Start of Document text
My first effort to elaborate the conception of knowledge and its relation to full belief discussed here appeared in Levi (1983) versions of which were read at several places in the early 1970s. The final version was submitted for publication in 1975 but did not appear until 1983. In 1976, I published another version of the same ideas. The first three chapters of Levi (1980) are a more leisurely and carefully elaborated statement of the same general conception. More recent statements of this view are found in Levi (1991, 2004, ch. 1).
- 2.
The full belief that h is to be distinguished from the state of full belief K of which it is a consequence. Both the full belief that h and the state of full belief K are potential states of full belief. The set of potential states of full belief K is a Boolean Algebra. I shall suppose that K is an atomic algebra. W is the set of atoms. I assume that the Algebra is closed under meets of subsets of K of cardinality of W. The members of K are thus the power set of W. K is the set of states of full belief that an inquirer may coherently adopt at some given time. I do not mean to impose any conceptual bound on W. If X wishes to consider potential states that are more specific than the elements of W, I assume that X may move to a space of potential states of full belief more fine grained than K. But I shall retain the restriction that the new set of potential states like the old one is an atomic algebra. The atoms in K are, thus, not to be confused with conceptual counterparts of possible worlds. There are no possible worlds immune to splitting. Thus, subsets of W are not to be confused with propositions understood as sets of possible worlds. If one wishes, one can think of subsets of W as doxastic propositions in K. Or one can think of the joins of such subsets (which are potential states of full belief) as doxastic propositions in K. X’s full belief that h is full belief in the truth of a doxastic proposition understood as a potential state of full belief that h. X’s full belief that h could be the potential state of full belief K that is X’s current state of full belief. But as a general rule it is a potential state of full belief that is weaker than K. Hence, I do not think of X’s full belief that h as a state. A fortiori it is not a mental state. Consider, however, the set of full beliefs to which X is committed at a given time. This is the set of all consequences of X’s state of full belief K and may be used to characterize that state.
End of Document text
Start of Data provided
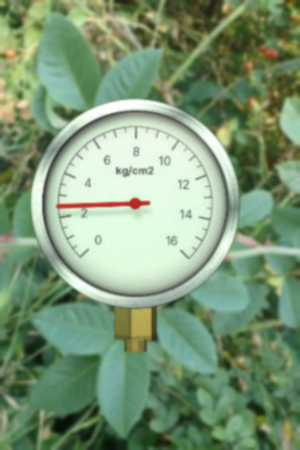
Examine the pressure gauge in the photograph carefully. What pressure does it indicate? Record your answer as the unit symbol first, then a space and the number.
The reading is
End of Data provided
* Problems and tasks:
**a)** Answer these questions from the text on full belief:
(i) In what year was the final version of Levi (1983) submitted for publication?
(ii) What kind of algebra is the set of potential states of full belief K said to be?
(iii) What is W?
**b)** Reproduce a section of the text on full belief word for word. Begin at the words "My first effort" and stop after "2004, ch. 1).".

* Solutions by task:
**a)**
(i) 1975
(ii) A Boolean Algebra, assumed to be atomic
(iii) The set of atoms

**b)**
My first effort to elaborate the conception of knowledge and its relation to full belief discussed here appeared in Levi (1983) versions of which were read at several places in the early 1970s. The final version was submitted for publication in 1975 but did not appear until 1983. In 1976, I published another version of the same ideas. The first three chapters of Levi (1980) are a more leisurely and carefully elaborated statement of the same general conception. More recent statements of this view are found in Levi (1991, 2004, ch. 1).